Par JACQUES SICLIER.
Publié le 27 janvier 1973 à 00h00 - Mis à jour le 27 janvier 1973 à 00h00


Née à New-York, russo-polonaise d'origine, romancière et cinéaste, elle a tourné ses deux premiers films en Suède. Va-t-on découvrir Susan Sontag ?


Duo pour cannibales, sorti au mois de novembre, est passé inaperçu, ou presque. Qu'en sera-t-il de Brother Carl ? Ces deux films, réalisés à trois ans de distance (1968-1971), ne vont pas l'un sans l'autre. A cause de la Suède, d'un certain style de photographie, des relations difficiles, tourmentées, entre hommes et femmes, et aussi des acteurs (ici Gunnel Lindblom) : ils font penser à Ingmar Bergman. Mais l'univers de Susan Sontag n'est pas celui des grands problèmes, des grandes questions métaphysiques à la Bergman. C'est un univers d'obsessions discrètement suggérées, de situations gênantes et imprécises dont on a envie de percer les secrets, un peu comme s'il s'agissait d'histoires fantastiques.


Dans Duo pour cannibales, quatre personnages, deux couples, se dévoraient psychologiquement, et l'on devinait entre eux des attractions, des sentiments inavoués.

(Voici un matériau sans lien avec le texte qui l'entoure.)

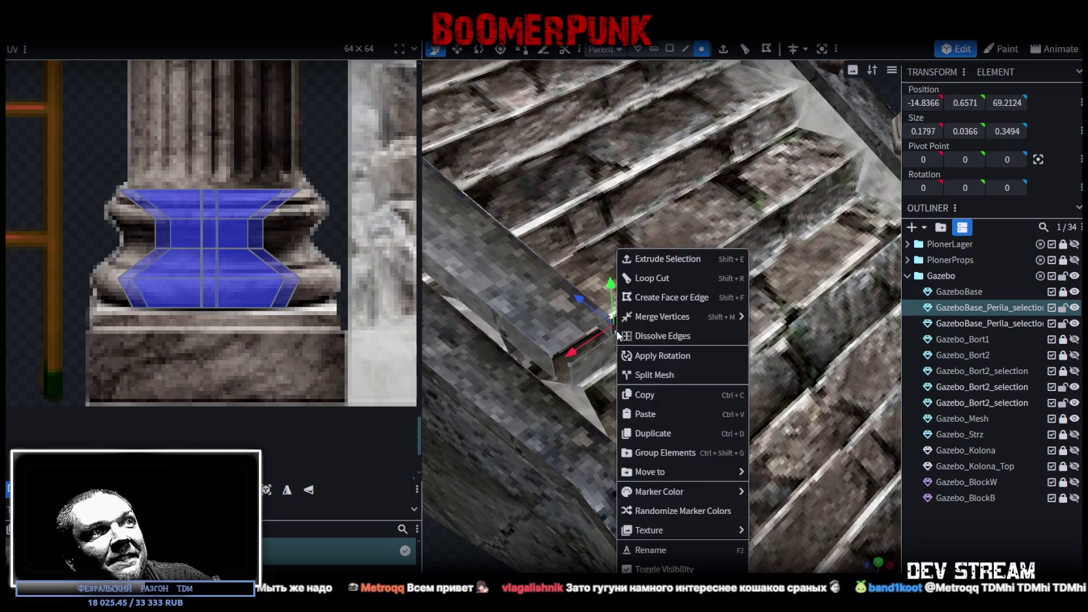
{"action": "left_click", "coordinate": [794, 317]}
{"action": "mouse_move", "coordinate": [697, 331]}
{"action": "left_mouse_down"}
{"action": "mouse_move", "coordinate": [489, 529]}
{"action": "mouse_move", "coordinate": [617, 470]}
{"action": "mouse_move", "coordinate": [505, 482]}
{"action": "left_mouse_up"}
{"action": "left_click", "coordinate": [487, 365]}
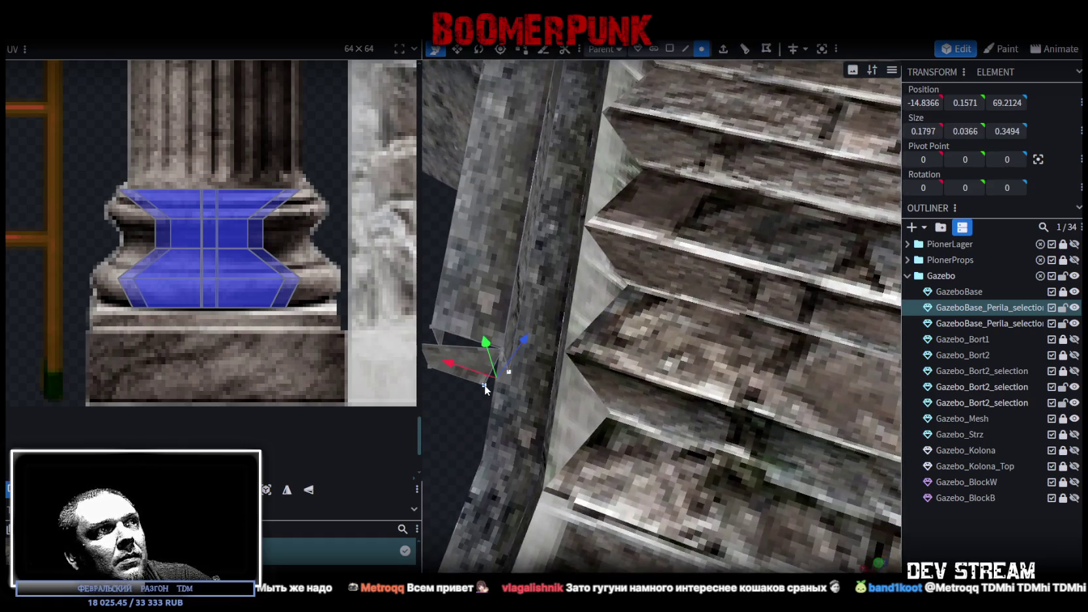
{"action": "right_click", "coordinate": [487, 364]}
{"action": "left_click", "coordinate": [654, 105]}
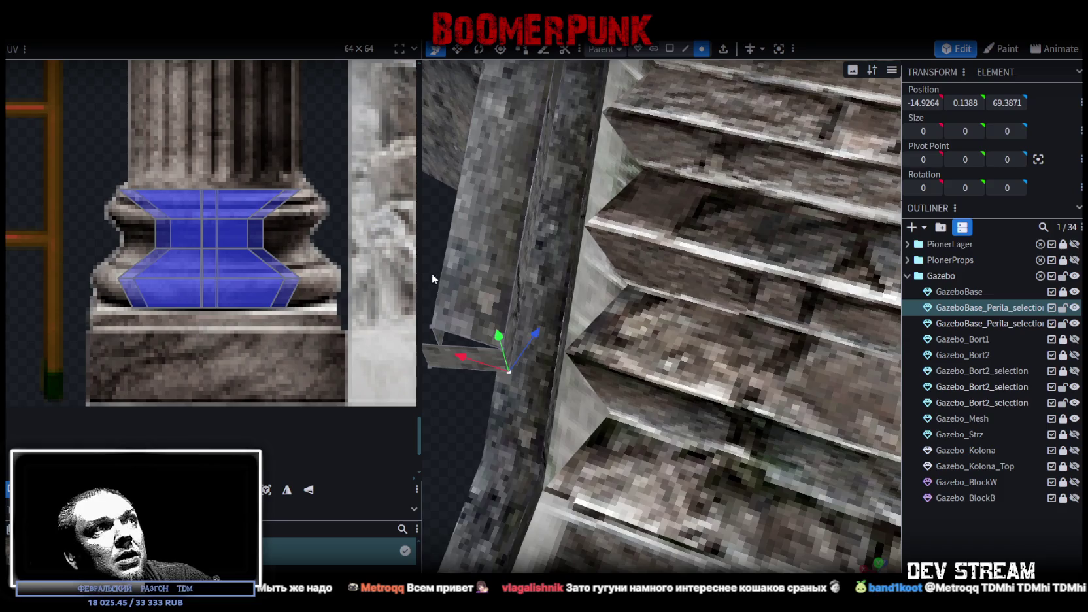
Merge the last rail-end vertices, undoing and redoing one merge
{"action": "left_click_drag", "start_coordinate": [433, 325], "coordinate": [495, 294]}
{"action": "left_click", "coordinate": [549, 327], "text": "shift"}
{"action": "right_click", "coordinate": [551, 250]}
{"action": "left_click", "coordinate": [704, 318]}
{"action": "mouse_move", "coordinate": [703, 317]}
{"action": "left_mouse_down"}
{"action": "mouse_move", "coordinate": [542, 423]}
{"action": "mouse_move", "coordinate": [580, 449]}
{"action": "mouse_move", "coordinate": [551, 520]}
{"action": "left_mouse_up"}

Brother Carl est un film bien plus étrange, au point de départ relativement simple, Karen, mariée à un avocat, quitte son foyer parce qu'elle ne peut supporter que sa petite fille, Anna (quatre ans), soit muette. Elle accompagne son amie Lena dans une île où celle-ci va retrouver Martin, son mari dont elle est séparée depuis cinq ans. Lena veut reconquérir Martin. Mais il y a, entre eux, un jeune homme, Carl, danseur étoile, autrefois formé par Martin, qui est devenu fou, qui reste parfois volontairement muet. Devant ces deux hommes, les deux femmes sont à la fois complices et ennemies. Comme tout se passe à la limite du conscient et de l'inconscient, on ne peut rien expliquer, même si l'on pense que les obsessions de Susan Sontag sont en rapport avec la lutte des sexes. Et si les êtres se déchirent, se dévorent, eux aussi en cannibales, le thème du transfert de la vie à travers Martin, le " fou sacré " donne au film une fin surprenante.


Hermétisme, jeux intellectuels, oui, peut-être, et il faut être dans un certain état d'esprit pour accepter d'être constamment dérouté. Mais Susan Sontag sait faire " parler " les images et vivre les acteurs avec une sensibilité qui contredit cet intellectualisme. D'où la scène où Gunnel Lindblom (Lena) veut révéler - pour des raisons qui n'appartiennent qu'à elle - l'amour physique de la femme à Carl (Laurent Terzieff), qui a peur, scène à mi-chemin entre la séduction et le viol, scène admirable.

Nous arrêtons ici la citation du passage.